For every U.S. Army officer whose acts of derring-do in the West electrified newspaper readers in the East, there were scores of others who consolidated the victories in more mundane but ultimately more substantial ways. Author Ballard, a career U.S. Air Force officer and historian at the USAF Academy, has researched the records and kept the personal letters of one such officer, Henry Clay Merriam, whose 38-year career encompassed a sizable cross section of the settlement period on the American frontier.

Hailing from Houlton, Maine, and educated at Colby College, Merriam began his career, like so many of his colleagues, in the Civil War, joining the 20th Maine Volunteer Infantry at age 24 in 1862. After distinguishing himself in the East and rising to captain, he was transferred to the Department of the Gulf and put in charge of a succession of U.S. Colored Troop regiments, climaxing with his command of the 73rd USCT at Fort Blakeley, outside Mobile, Ala., where on April 9, 1865, he led a daylight advance that breached its defenses to secure the fort—earning Lt.
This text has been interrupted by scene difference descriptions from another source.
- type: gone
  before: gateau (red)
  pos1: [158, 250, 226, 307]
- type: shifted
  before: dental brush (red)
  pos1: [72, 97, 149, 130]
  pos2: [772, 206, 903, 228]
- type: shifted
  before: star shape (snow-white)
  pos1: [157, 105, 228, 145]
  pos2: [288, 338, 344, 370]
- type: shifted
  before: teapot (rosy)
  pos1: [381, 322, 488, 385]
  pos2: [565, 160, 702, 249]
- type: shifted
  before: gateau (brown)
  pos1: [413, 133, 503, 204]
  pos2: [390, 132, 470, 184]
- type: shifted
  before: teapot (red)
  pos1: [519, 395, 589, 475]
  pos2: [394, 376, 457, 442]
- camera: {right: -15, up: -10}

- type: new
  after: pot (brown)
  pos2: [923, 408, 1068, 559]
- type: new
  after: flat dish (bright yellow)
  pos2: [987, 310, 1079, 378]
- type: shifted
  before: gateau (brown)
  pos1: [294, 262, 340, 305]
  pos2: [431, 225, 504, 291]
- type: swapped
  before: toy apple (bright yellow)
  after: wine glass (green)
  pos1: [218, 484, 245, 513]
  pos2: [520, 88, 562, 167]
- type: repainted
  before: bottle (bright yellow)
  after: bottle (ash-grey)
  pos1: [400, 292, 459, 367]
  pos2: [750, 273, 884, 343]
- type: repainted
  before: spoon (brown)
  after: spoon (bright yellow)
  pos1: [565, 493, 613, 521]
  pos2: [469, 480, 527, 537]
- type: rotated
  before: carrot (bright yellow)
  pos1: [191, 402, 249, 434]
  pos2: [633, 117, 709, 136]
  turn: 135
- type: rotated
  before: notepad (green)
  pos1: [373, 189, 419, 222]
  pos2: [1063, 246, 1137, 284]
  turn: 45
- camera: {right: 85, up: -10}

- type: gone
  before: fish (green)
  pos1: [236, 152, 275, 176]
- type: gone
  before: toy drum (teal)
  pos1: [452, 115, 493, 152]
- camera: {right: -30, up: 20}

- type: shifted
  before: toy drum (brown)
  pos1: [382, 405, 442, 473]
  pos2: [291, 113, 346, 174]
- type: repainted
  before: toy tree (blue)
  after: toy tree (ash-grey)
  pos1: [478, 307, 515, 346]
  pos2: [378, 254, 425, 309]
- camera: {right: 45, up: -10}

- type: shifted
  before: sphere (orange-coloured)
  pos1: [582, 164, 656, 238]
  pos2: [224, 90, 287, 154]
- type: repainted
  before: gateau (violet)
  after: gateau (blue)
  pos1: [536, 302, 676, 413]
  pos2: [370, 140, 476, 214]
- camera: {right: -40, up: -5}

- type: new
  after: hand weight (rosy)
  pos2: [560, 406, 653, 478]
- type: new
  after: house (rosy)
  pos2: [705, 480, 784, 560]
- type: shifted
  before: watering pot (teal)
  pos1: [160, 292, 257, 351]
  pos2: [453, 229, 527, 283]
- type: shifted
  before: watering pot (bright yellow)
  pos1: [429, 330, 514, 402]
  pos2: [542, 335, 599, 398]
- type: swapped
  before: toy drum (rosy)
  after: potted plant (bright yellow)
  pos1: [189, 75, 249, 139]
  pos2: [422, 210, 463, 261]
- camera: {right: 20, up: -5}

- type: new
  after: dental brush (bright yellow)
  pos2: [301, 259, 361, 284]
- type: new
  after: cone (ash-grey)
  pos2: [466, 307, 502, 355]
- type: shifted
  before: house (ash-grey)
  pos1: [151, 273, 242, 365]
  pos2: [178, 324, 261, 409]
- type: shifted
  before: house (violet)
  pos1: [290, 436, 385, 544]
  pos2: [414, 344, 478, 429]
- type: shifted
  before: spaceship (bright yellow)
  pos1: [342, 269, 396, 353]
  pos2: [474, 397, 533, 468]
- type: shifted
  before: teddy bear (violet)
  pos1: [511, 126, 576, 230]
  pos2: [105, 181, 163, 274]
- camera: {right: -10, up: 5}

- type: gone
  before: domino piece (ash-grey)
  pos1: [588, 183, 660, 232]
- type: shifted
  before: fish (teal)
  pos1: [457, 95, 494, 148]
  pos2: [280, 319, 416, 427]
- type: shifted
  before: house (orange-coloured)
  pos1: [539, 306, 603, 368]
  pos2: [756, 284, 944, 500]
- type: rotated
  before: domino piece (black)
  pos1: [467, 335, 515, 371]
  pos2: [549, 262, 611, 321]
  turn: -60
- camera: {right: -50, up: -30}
Col. Merriam the Medal of Honor.

Merriam continued his career through Reconstruction and into the West, where he served in numerous posts from Texas to the Pacific Northwest. “The narrative of his life, particularly in the West,” Ballard writes, “offers insights into the harsh realities of life for an army officer’s family.” Arguably the greatest tragedy of his life came at the hands of the elements, when a thunderstorm caused a sudden flooding of the Concho River that swept away his wife, Lucy, and infant daughter, Mamie, on the night of April 24, 1870. Merriam’s writings express the profound grief that might have overcome him had it not been for the support of his remaining “family,” his Army comrades. He carried on with his duties and eventually remarried. “His wives,” Ballard writes, “truly personified his grit and determination.”

Merriam’s participation on the periphery of the 1890 Wounded Knee Massacre and the 1899 Coeur d’Alene mining riots exemplified as much his diplomatic skills as his use of force. The outcomes, while lacking in the stuff of legend, might better be measured by the intangible factor of the greater carnage they prevented. It is by that standard Ballard believes Merriam’s contribution should be appraised as a major force in shaping the time in which he lived.

Merriam himself believed he had carved himself a place in the advancement of Western civilization, which is why he carefully preserved his papers for posterity. In compiling a biography from them, the author may likewise convince the reader that Merriam indeed played “a most exemplary role…thereby revealing both what the West was like at the time, and how it was changing.”